Als größter Vorteil des Umbaues ergibt sich die barrierefreie Erreichbarkeit. Der Raum wird auch von anderen Ortsvereinen sowie für öffentliche Versammlungen oder Wahlen genutzt. Das künftige Feuerwehrhaus bekommt so den Charakter eines Dorfzentrums. Die Gesamtkosten des Baus werden mit rund 241 000 Euro veranschlagt. Von den Mitgliedern ist ein großes Maß an Eigenleistung zugesagt.

Durchgewunken wurden vom Stadtrat die Ausweisung des neuen Baugebietes Dornbacher Straße sowie die Satzung zum Bebauungsplan Alte Gärtnerei, der damit rechtskräftig ist.

Stellungnahmen für das künftige Baugebiet Dornbacher Straße lagen vor vom Bayernwerk, der Deutschen Telekom, dem Wasserwirtschaftsamt Weiden, dem Tiefbauamt des Landkreises Amberg-Sulzbach, vom Veolia-Umweltservice, dem Bergamt Nordbayern, der Bundesanstalt für Immobilienaufgaben, von der Regierung der Oberpfalz, dem Landratsamt Amberg-Sulzbach, der Firma Pledoc und dem Bauamt des Landratsamtes Amberg-Sulzbach.
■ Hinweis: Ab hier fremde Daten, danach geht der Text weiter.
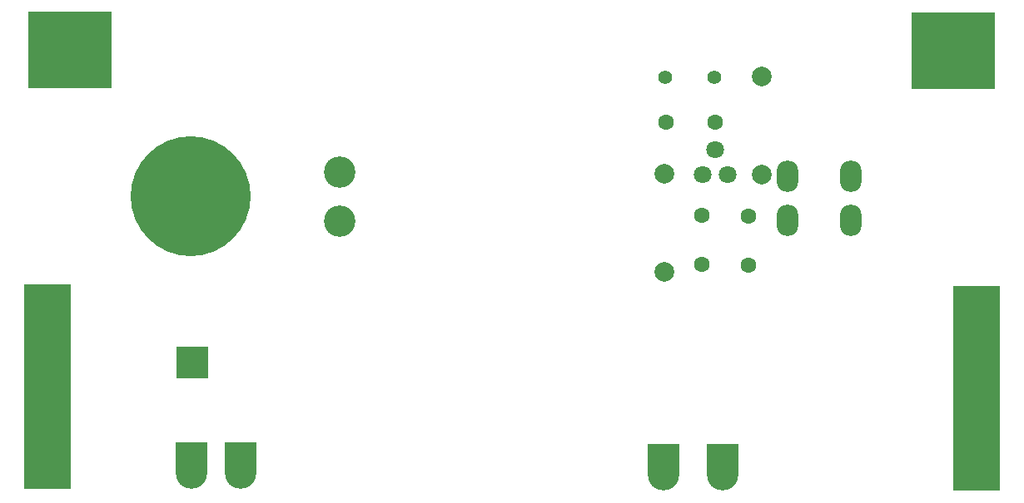
<source format=gts>
G04*
G04 #@! TF.GenerationSoftware,Altium Limited,Altium Designer,21.0.8 (223)*
G04*
G04 Layer_Color=8388736*
%FSLAX44Y44*%
%MOMM*%
G71*
G04*
G04 #@! TF.SameCoordinates,403E8028-421C-4CEE-AC17-E54D717F3EFD*
G04*
G04*
G04 #@! TF.FilePolarity,Negative*
G04*
G01*
G75*
%ADD18R,3.2032X3.2032*%
%ADD19C,3.2032*%
%ADD20R,8.5282X7.7782*%
%ADD21R,4.7032X20.9032*%
%ADD22C,1.6032*%
%ADD23C,1.4032*%
%ADD24C,2.0032*%
%ADD25C,1.8032*%
%ADD26O,2.2032X3.2032*%
%ADD27C,12.2032*%
%ADD28C,1.4732*%
D18*
X175750Y134250D02*
D03*
X715500Y35500D02*
D03*
X655000D02*
D03*
X175000Y37250D02*
D03*
X225000D02*
D03*
D19*
X715500Y20500D02*
D03*
X655000D02*
D03*
X175000Y22250D02*
D03*
X225000D02*
D03*
X325250Y328250D02*
D03*
Y278250D02*
D03*
D20*
X949320Y452042D02*
D03*
X51125Y452625D02*
D03*
D21*
X28500Y110250D02*
D03*
X973250Y108140D02*
D03*
D22*
X741500Y283750D02*
D03*
Y233750D02*
D03*
X657275Y378975D02*
D03*
X707275D02*
D03*
X694000Y234250D02*
D03*
Y284250D02*
D03*
D23*
X656450Y425250D02*
D03*
X706250D02*
D03*
D24*
X755000Y425500D02*
D03*
Y325500D02*
D03*
X655500Y226500D02*
D03*
Y326500D02*
D03*
D25*
X707300Y350900D02*
D03*
X720000Y325500D02*
D03*
X694600D02*
D03*
D26*
X845750Y324555D02*
D03*
Y279555D02*
D03*
X780750Y324555D02*
D03*
Y279555D02*
D03*
D27*
X174250Y304000D02*
D03*
D28*
X25750Y74390D02*
D03*
Y99390D02*
D03*
Y124390D02*
D03*
Y149390D02*
D03*
Y49390D02*
D03*
Y173390D02*
D03*
X970750Y76890D02*
D03*
Y101890D02*
D03*
Y126890D02*
D03*
Y151890D02*
D03*
Y51890D02*
D03*
Y175890D02*
D03*
M02*

</source>
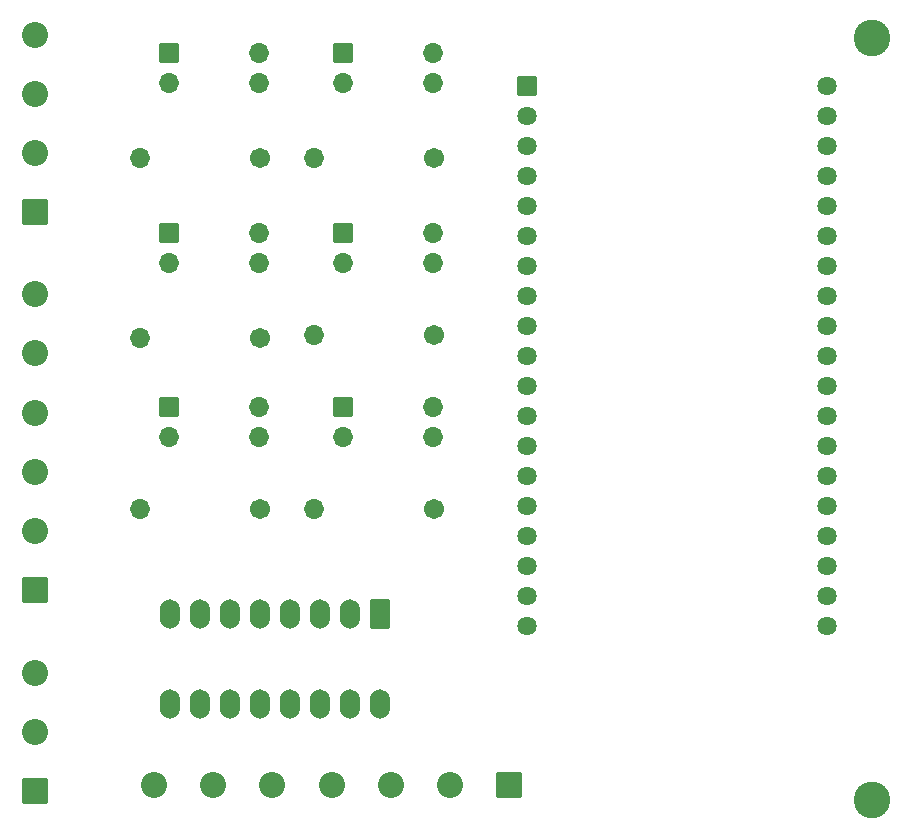
<source format=gbr>
G04 #@! TF.GenerationSoftware,KiCad,Pcbnew,(6.0.4)*
G04 #@! TF.CreationDate,2022-04-21T17:37:52+02:00*
G04 #@! TF.ProjectId,PlacaIOAzimut,506c6163-6149-44f4-917a-696d75742e6b,rev?*
G04 #@! TF.SameCoordinates,Original*
G04 #@! TF.FileFunction,Soldermask,Bot*
G04 #@! TF.FilePolarity,Negative*
%FSLAX46Y46*%
G04 Gerber Fmt 4.6, Leading zero omitted, Abs format (unit mm)*
G04 Created by KiCad (PCBNEW (6.0.4)) date 2022-04-21 17:37:52*
%MOMM*%
%LPD*%
G01*
G04 APERTURE LIST*
G04 Aperture macros list*
%AMRoundRect*
0 Rectangle with rounded corners*
0 $1 Rounding radius*
0 $2 $3 $4 $5 $6 $7 $8 $9 X,Y pos of 4 corners*
0 Add a 4 corners polygon primitive as box body*
4,1,4,$2,$3,$4,$5,$6,$7,$8,$9,$2,$3,0*
0 Add four circle primitives for the rounded corners*
1,1,$1+$1,$2,$3*
1,1,$1+$1,$4,$5*
1,1,$1+$1,$6,$7*
1,1,$1+$1,$8,$9*
0 Add four rect primitives between the rounded corners*
20,1,$1+$1,$2,$3,$4,$5,0*
20,1,$1+$1,$4,$5,$6,$7,0*
20,1,$1+$1,$6,$7,$8,$9,0*
20,1,$1+$1,$8,$9,$2,$3,0*%
G04 Aperture macros list end*
%ADD10RoundRect,0.051000X1.050000X-1.050000X1.050000X1.050000X-1.050000X1.050000X-1.050000X-1.050000X0*%
%ADD11C,2.202000*%
%ADD12C,1.702000*%
%ADD13O,1.702000X1.702000*%
%ADD14RoundRect,0.051000X-0.800000X-0.800000X0.800000X-0.800000X0.800000X0.800000X-0.800000X0.800000X0*%
%ADD15RoundRect,0.051000X-0.765000X-0.765000X0.765000X-0.765000X0.765000X0.765000X-0.765000X0.765000X0*%
%ADD16C,1.632000*%
%ADD17RoundRect,0.051000X-0.800000X1.200000X-0.800000X-1.200000X0.800000X-1.200000X0.800000X1.200000X0*%
%ADD18O,1.702000X2.502000*%
%ADD19C,3.102000*%
%ADD20RoundRect,0.051000X1.050000X1.050000X-1.050000X1.050000X-1.050000X-1.050000X1.050000X-1.050000X0*%
G04 APERTURE END LIST*
D10*
X51054000Y-110998000D03*
D11*
X51054000Y-105998000D03*
X51054000Y-100998000D03*
D10*
X51054000Y-93980000D03*
D11*
X51054000Y-88980000D03*
X51054000Y-83980000D03*
X51054000Y-78980000D03*
X51054000Y-73980000D03*
X51054000Y-68980000D03*
D12*
X70104000Y-72644000D03*
D13*
X59944000Y-72644000D03*
D14*
X77186000Y-48514000D03*
D13*
X77186000Y-51054000D03*
X84806000Y-51054000D03*
X84806000Y-48514000D03*
D14*
X62454000Y-63754000D03*
D13*
X62454000Y-66294000D03*
X70074000Y-66294000D03*
X70074000Y-63754000D03*
D15*
X92710000Y-51318000D03*
D16*
X92710000Y-53858000D03*
X92710000Y-56398000D03*
X92710000Y-58938000D03*
X92710000Y-61478000D03*
X92710000Y-64018000D03*
X92710000Y-66558000D03*
X92710000Y-69098000D03*
X92710000Y-71638000D03*
X92710000Y-74178000D03*
X92710000Y-76718000D03*
X92710000Y-79258000D03*
X92710000Y-81798000D03*
X92710000Y-84338000D03*
X92710000Y-86878000D03*
X92710000Y-89418000D03*
X92710000Y-91958000D03*
X92710000Y-94498000D03*
X92710000Y-97038000D03*
X118110000Y-97038000D03*
X118110000Y-94498000D03*
X118110000Y-91958000D03*
X118110000Y-89418000D03*
X118110000Y-86878000D03*
X118110000Y-84338000D03*
X118110000Y-81798000D03*
X118110000Y-79258000D03*
X118110000Y-76718000D03*
X118110000Y-74178000D03*
X118110000Y-71638000D03*
X118110000Y-69098000D03*
X118110000Y-66558000D03*
X118110000Y-64018000D03*
X118110000Y-61478000D03*
X118110000Y-58938000D03*
X118110000Y-56398000D03*
X118110000Y-53858000D03*
X118110000Y-51318000D03*
D12*
X84836000Y-72390000D03*
D13*
X74676000Y-72390000D03*
D12*
X84836000Y-87122000D03*
D13*
X74676000Y-87122000D03*
D14*
X77186000Y-63754000D03*
D13*
X77186000Y-66294000D03*
X84806000Y-66294000D03*
X84806000Y-63754000D03*
D14*
X62454000Y-78486000D03*
D13*
X62454000Y-81026000D03*
X70074000Y-81026000D03*
X70074000Y-78486000D03*
D14*
X77186000Y-78486000D03*
D13*
X77186000Y-81026000D03*
X84806000Y-81026000D03*
X84806000Y-78486000D03*
D12*
X84836000Y-57404000D03*
D13*
X74676000Y-57404000D03*
D17*
X80264000Y-96012000D03*
D18*
X77724000Y-96012000D03*
X75184000Y-96012000D03*
X72644000Y-96012000D03*
X70104000Y-96012000D03*
X67564000Y-96012000D03*
X65024000Y-96012000D03*
X62484000Y-96012000D03*
X62484000Y-103632000D03*
X65024000Y-103632000D03*
X67564000Y-103632000D03*
X70104000Y-103632000D03*
X72644000Y-103632000D03*
X75184000Y-103632000D03*
X77724000Y-103632000D03*
X80264000Y-103632000D03*
D19*
X121920000Y-111760000D03*
X121920000Y-47244000D03*
D20*
X91186000Y-110490000D03*
D11*
X86186000Y-110490000D03*
X81186000Y-110490000D03*
X76186000Y-110490000D03*
X71186000Y-110490000D03*
X66186000Y-110490000D03*
X61186000Y-110490000D03*
D12*
X70104000Y-87122000D03*
D13*
X59944000Y-87122000D03*
D12*
X70104000Y-57404000D03*
D13*
X59944000Y-57404000D03*
D14*
X62454000Y-48514000D03*
D13*
X62454000Y-51054000D03*
X70074000Y-51054000D03*
X70074000Y-48514000D03*
D10*
X51054000Y-61976000D03*
D11*
X51054000Y-56976000D03*
X51054000Y-51976000D03*
X51054000Y-46976000D03*
M02*

</source>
Die vorgebrachten Einwendungen und Anregungen hatten die Rösch-Landschaftsarchitekten in Absprache mit der Stadtverwaltung gewürdigt. Bürger äußerten sich nicht dazu.

Zum Bebauungsplan Alte Gärtnerei kamen 20 Reaktionen aus Behörden, die Landschaftsarchitektin Ursula Barth durchgearbeitet hatte. Auch hier meldete sich niemand aus der Bevölkerung zu Wort.